Jada Pinkett Smith constructed a special “love nest” for her and Will Smith to allow them to spend intimate time together when their kids were little.
The “Girls Trip” star reveals in her new memoir, “Worthy” (out Tuesday), that both Jaden, now 25, and Willow, now 22, slept with her as children and “continued to do so nightly for some years.”
But once Jaden reached the age of about 6, Jada, 52, realized that Will, 55, had grown tired of their sleeping arrangement.
“To give us our own space, I had even built a separate, beautiful love nest for us two grown-ups in our bedroom, complete with a domed ceiling full of twinkling stars,” she writes. “But over time, the kids hijacked that room as well.”
Eventually, with a gentle nudge from the “Men in Black” star, Jaden and Willow began to sleep in their own bedrooms.
The “Red Table Talk” co-host has dropped plenty of truth bombs in her book and on its press tour.
The biggest revelation was that Will and Jada, who married in 1997, have been secretly separated for the past seven years.
The couple attended red carpet events as a family unit and even bought a new estate together, but in 2020, singer August Alsina revealed that he and the actress had conducted an affair, to which he claimed the Oscar-winning actor had consented.
Jada also devotes a chapter in the book to the 2022 Oscars ceremony when Will infamously slapped Chris Rock for making a crack about her alopecia. However, she shares that her husband and the comedian had a fractious relationship for many years before the assault.

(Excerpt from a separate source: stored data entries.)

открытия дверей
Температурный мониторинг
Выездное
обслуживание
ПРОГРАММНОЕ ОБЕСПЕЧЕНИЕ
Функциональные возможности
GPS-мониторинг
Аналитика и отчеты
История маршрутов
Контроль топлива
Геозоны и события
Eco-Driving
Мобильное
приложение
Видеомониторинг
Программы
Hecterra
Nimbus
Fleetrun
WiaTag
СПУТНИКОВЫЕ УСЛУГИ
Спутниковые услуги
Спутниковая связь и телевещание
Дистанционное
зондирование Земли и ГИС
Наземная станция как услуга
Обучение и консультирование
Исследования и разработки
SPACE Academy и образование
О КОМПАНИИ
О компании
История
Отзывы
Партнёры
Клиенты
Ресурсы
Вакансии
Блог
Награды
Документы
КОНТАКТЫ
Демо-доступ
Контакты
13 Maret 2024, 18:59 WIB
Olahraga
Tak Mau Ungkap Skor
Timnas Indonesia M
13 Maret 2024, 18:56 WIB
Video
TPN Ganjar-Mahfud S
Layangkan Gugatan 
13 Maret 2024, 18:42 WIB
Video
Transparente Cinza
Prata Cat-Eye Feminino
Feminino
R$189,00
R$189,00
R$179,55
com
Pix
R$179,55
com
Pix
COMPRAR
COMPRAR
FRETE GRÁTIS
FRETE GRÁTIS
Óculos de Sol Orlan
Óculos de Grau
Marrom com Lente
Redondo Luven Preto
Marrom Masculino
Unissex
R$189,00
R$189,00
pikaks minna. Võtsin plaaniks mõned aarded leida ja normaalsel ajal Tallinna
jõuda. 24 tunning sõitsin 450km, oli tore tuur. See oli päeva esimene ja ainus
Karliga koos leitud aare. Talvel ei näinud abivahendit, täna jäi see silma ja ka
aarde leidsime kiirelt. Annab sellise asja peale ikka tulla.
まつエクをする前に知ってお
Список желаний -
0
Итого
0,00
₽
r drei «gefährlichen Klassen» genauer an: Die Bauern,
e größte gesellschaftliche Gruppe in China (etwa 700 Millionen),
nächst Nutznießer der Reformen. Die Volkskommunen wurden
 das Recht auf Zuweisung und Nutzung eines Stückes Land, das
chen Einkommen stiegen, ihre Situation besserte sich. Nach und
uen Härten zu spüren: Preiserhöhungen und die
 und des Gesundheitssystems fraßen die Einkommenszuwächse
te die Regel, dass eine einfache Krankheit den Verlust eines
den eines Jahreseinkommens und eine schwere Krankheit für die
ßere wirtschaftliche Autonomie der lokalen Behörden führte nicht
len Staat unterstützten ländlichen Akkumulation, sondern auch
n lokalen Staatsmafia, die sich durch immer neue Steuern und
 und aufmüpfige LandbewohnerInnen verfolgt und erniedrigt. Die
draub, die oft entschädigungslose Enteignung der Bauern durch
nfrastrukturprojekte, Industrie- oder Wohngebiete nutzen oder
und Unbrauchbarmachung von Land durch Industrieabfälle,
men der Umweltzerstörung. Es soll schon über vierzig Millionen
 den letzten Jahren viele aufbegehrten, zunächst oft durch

“The plot twist here that many people don’t know is there had been decades of disrespect between Will and Chris — starting in the late 1980s, before either of them knew I existed,” she writes, adding that it began with a “big ole misunderstanding that I don’t have enough therapists or lawyers to begin to explain.
“And it just kept festering.”
Jada also discusses her close friendship with slain rapper Tupac Shakur, whom she has called her “soulmate.”
The two met when they were both teens at the Baltimore School for the Arts in Maryland.
They remained close friends until the “Dear Mama” performer was fatally shot and killed in September 1996. He was 25.